The Fix for MCP Is a CLI
Every new integration shows up as an MCP server now. Want your agent to touch GitHub, your database, the design tool, the ticket tracker? There’s a server for it, and the pitch is always the same: install it, point your agent at it, done. I kept installing them. And I kept noticing that for most of what I actually do, I’d rather just give the agent the command-line tool it already knows.
For something like 99% of cases a CLI beats an MCP server, and the gap is not close. MCP has a real place. It’s a lot smaller than the hype suggests.
The argument
A few things hold this up.
Agents already know CLIs. git, gh, curl, jq, rg, psql: these have been in the training data for years,
with millions of examples of correct usage. The model knows the flags, the output formats, the common pipelines. An MCP
tool is a brand new interface it has never seen, described to it once, in the current context window. One of these is a
language the agent is fluent in. The other is a phrasebook you hand it at the door.
CLIs compose. The Unix tools chain.
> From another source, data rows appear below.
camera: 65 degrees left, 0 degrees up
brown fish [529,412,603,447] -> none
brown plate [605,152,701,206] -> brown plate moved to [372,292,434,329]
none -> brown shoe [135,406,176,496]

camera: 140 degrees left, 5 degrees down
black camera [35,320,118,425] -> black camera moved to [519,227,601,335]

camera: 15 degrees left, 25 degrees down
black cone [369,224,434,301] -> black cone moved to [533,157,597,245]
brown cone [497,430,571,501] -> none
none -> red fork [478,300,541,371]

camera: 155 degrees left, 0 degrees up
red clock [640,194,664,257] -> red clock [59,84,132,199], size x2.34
You pipe gh into jq, filter, sort, hand the result to the next thing, all in
a single line that runs in the shell and returns only what you asked for. MCP tools are islands. Each call is its own
request and its own response, and every intermediate result has to travel back through the model before the next step
can run.
There’s nothing to run. An MCP server is a process. You start it, keep it alive, update it, authenticate it, and debug it when it falls over. A CLI is a binary already sitting on the machine. The agent calls it the same way I would.
Tool definitions aren’t free. This is the part people skip. Every MCP server loads its tool definitions into the context window up front, before the agent has done anything. A handful of servers and you’ve spent tens of thousands of tokens just describing what’s available. Anthropic, who created the protocol, published a post on exactly this: moving from loading every tool definition to having the agent write code that calls tools on demand took one workflow from 150,000 tokens to 2,000. A 98.7% drop. The fix for MCP’s context cost is to stop front-loading tools and let the model reach for them as code.
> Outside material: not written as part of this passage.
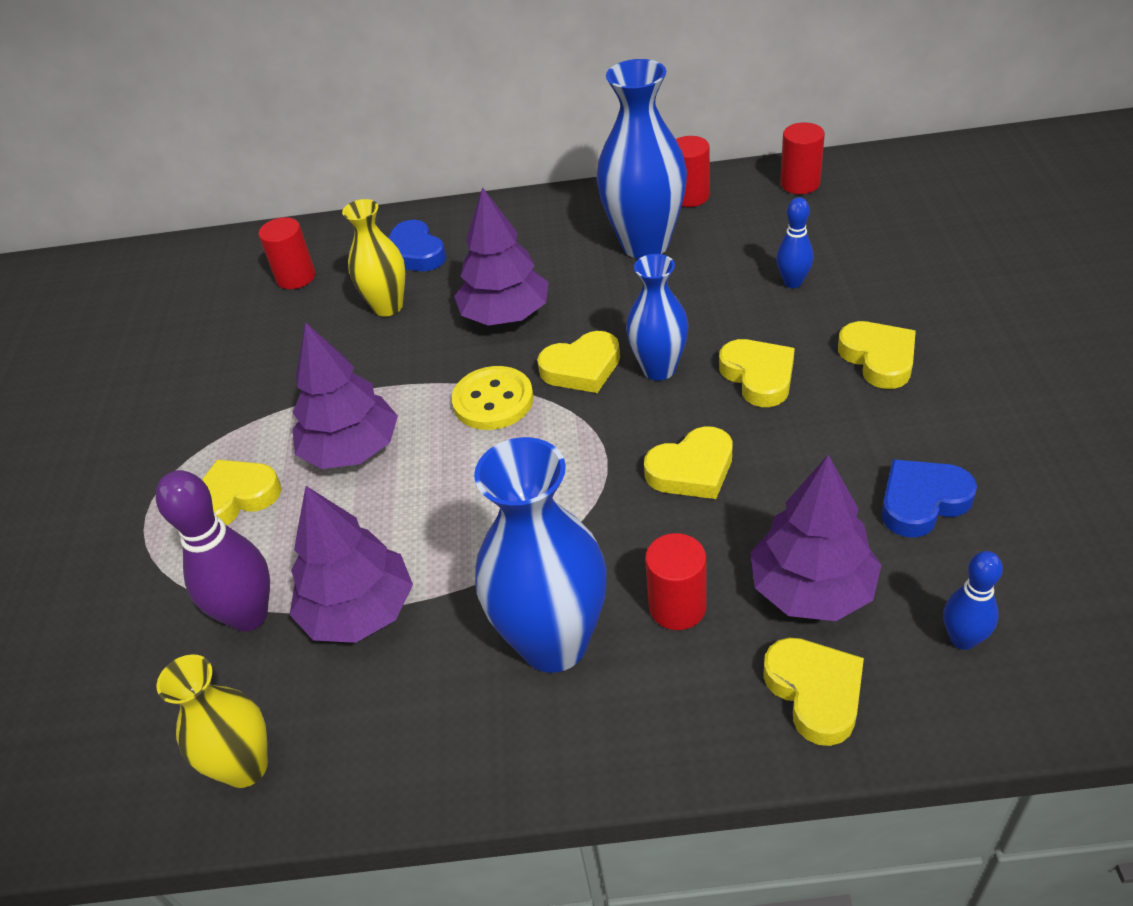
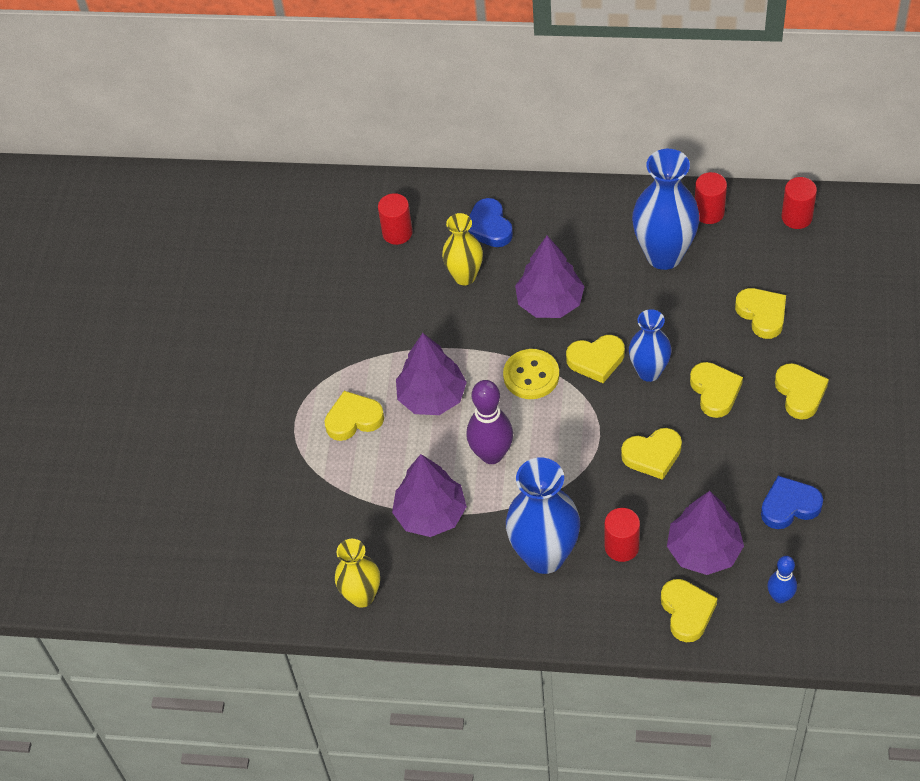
camera: 10 degrees right, 10 degrees up
purple bowling pin [156,470,270,632] -> purple bowling pin moved to [466,380,513,464]
blue bowling pin [776,197,813,288] -> yellow heart [735,288,786,339]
In practice the difference is plain. Say I want the open pull requests I opened:
gh pr list --json number,title,author | jq '.[] | select(.author.login == "vsanka14")'
One line. It runs in the shell, filters in the shell, and hands the model back five rows instead of fifty. The MCP version is a server running in the background, a tool schema sitting in context, and the full result set flowing through the model so it can do the filtering itself. Same answer, more moving parts, more tokens.
Where MCP earns its place
Less than you’d think. The usual case for it is “this service has no CLI,” but most of those services are a plain HTTP
API, and curl reaches an API fine. The agent knows curl too. “There’s no command for it” is rarely the real problem.
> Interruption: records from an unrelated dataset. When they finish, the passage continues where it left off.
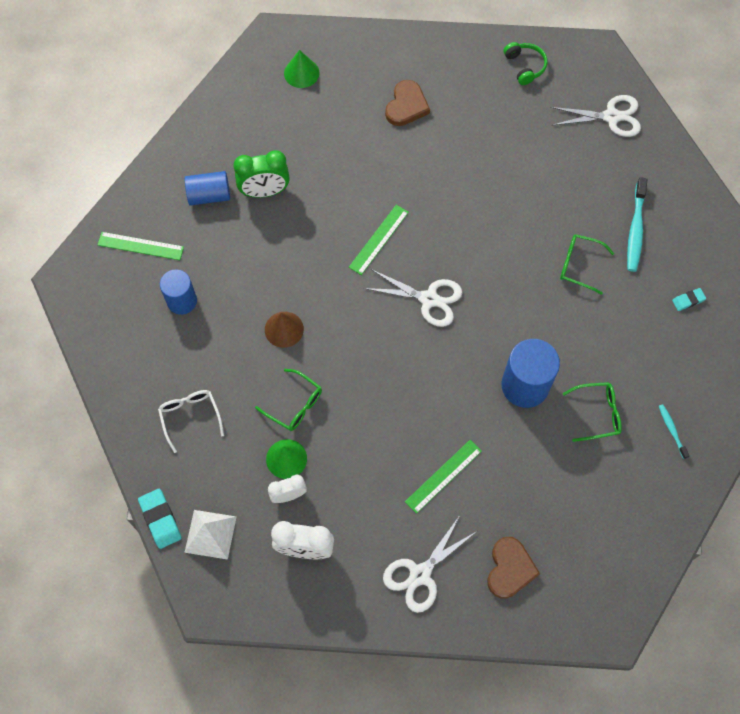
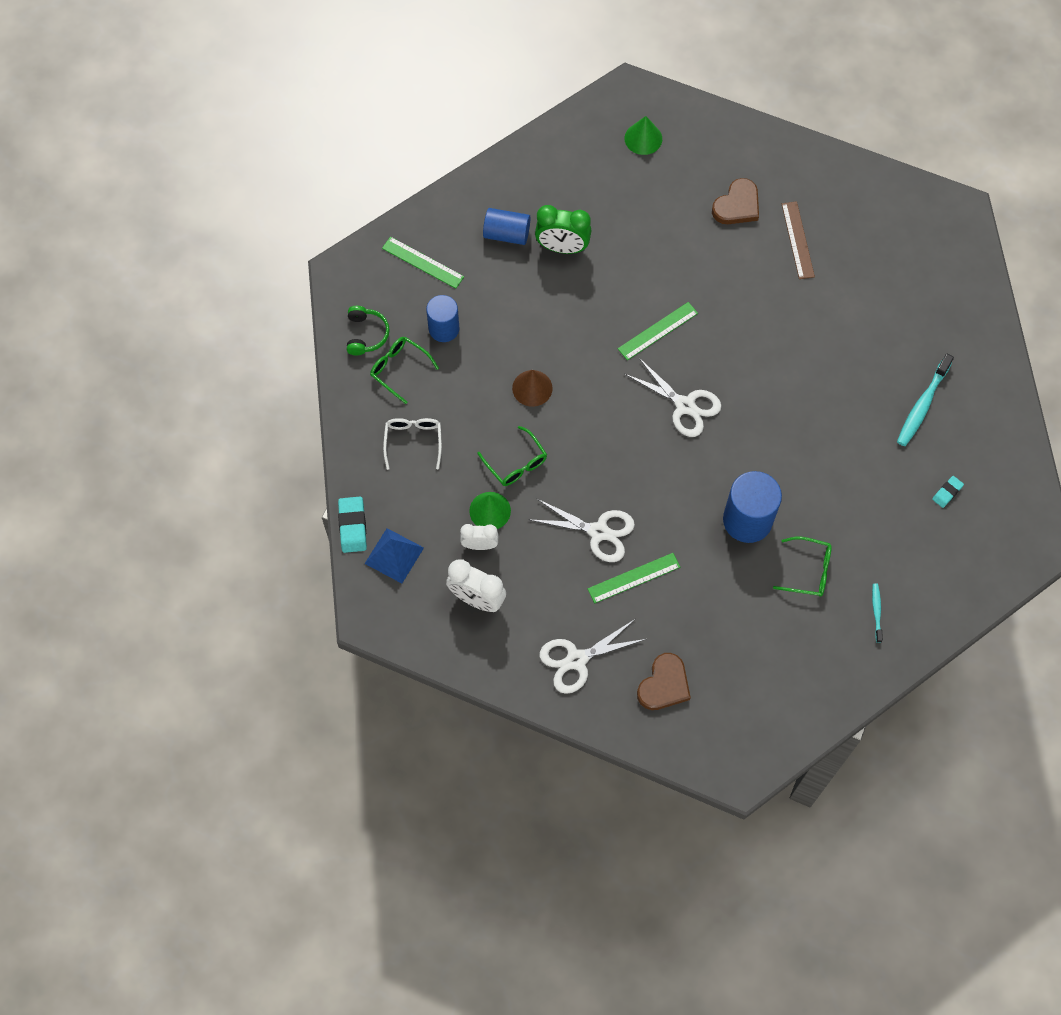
camera: 20 degrees right, 0 degrees up
white pyramid [184,510,237,560] -> blue pyramid [365,528,424,583]
green headphones [504,42,547,85] -> green headphones moved to [347,306,390,355]
white scissors [550,95,641,137] -> white scissors moved to [531,498,635,562]
green glasses [560,234,614,295] -> green glasses moved to [370,337,439,404]
turquoise eraser [672,288,706,311] -> turquoise eraser turned 45 degrees counterclockwise [932,476,964,508]
none -> brown ruler [782,201,815,279]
The one place I’d actually reach for MCP is a stateful session: live state on the other side that has to survive between calls. A browser the agent drives across a whole task, a database connection, a REPL. Playwright is the clearest case. It isn’t wrapping a REST endpoint, it’s exposing a running browser the agent snapshots, clicks, and types into, call after call, against one session. There’s nothing stateless to curl there, because the session is the point. That one holds up.
What I ask now
I’m not against MCP servers. When I need it I reach for it, and it does the job. But the default has drifted. The question I ask now isn’t “is there an MCP server for this,” it’s “is there already a tool the agent knows.” Most of the time there is, and reaching for it is the simpler, cheaper, faster thing to do.